Would you quote every entry exactly, dropping only the pictures?

========================================

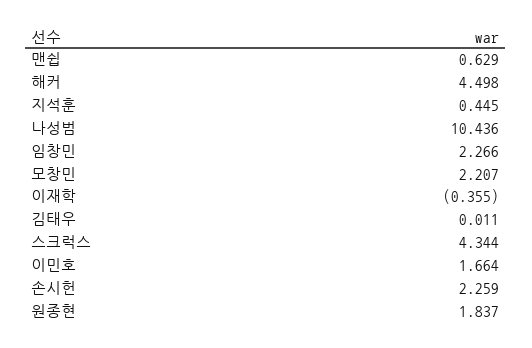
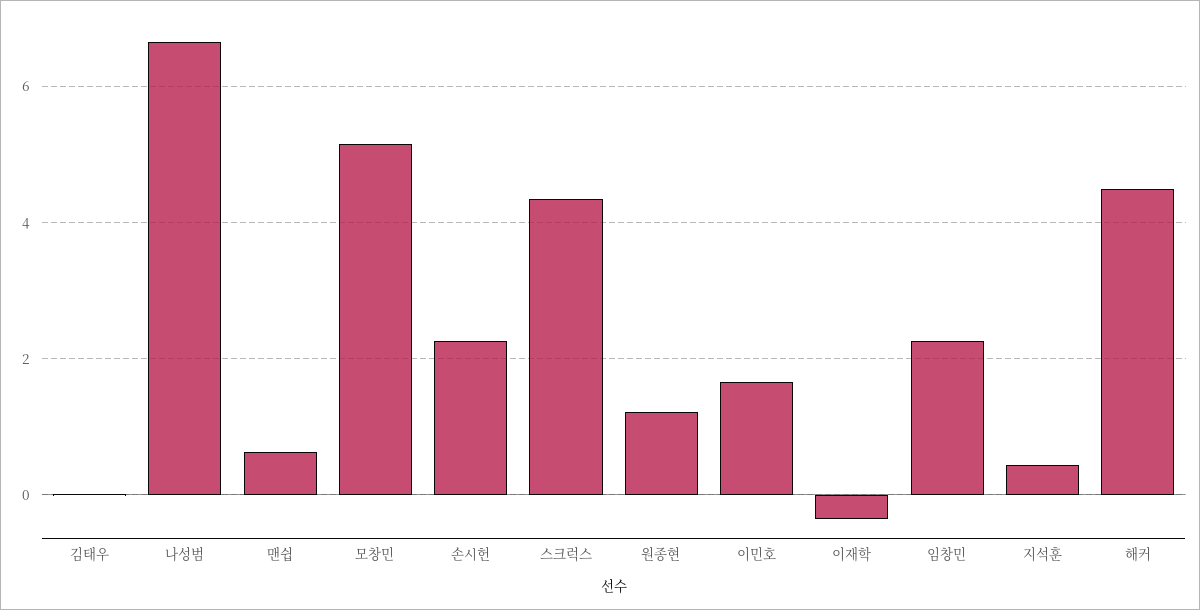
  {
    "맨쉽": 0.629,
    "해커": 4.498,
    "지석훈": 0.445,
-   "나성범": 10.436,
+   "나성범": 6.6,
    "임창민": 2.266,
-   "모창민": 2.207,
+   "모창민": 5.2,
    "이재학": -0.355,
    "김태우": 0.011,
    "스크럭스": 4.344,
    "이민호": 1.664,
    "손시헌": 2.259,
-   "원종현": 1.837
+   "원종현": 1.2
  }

========================================

» **ANSWER TO THE EXERCISE**:
  {
    "맨쉽": 0.629,
    "해커": 4.498,
    "지석훈": 0.445,
-   "나성범": 10.436,
+   "나성범": 6.6,
    "임창민": 2.266,
-   "모창민": 2.207,
+   "모창민": 5.2,
    "이재학": -0.355,
    "김태우": 0.011,
    "스크럭스": 4.344,
    "이민호": 1.664,
    "손시헌": 2.259,
-   "원종현": 1.837
+   "원종현": 1.2
  }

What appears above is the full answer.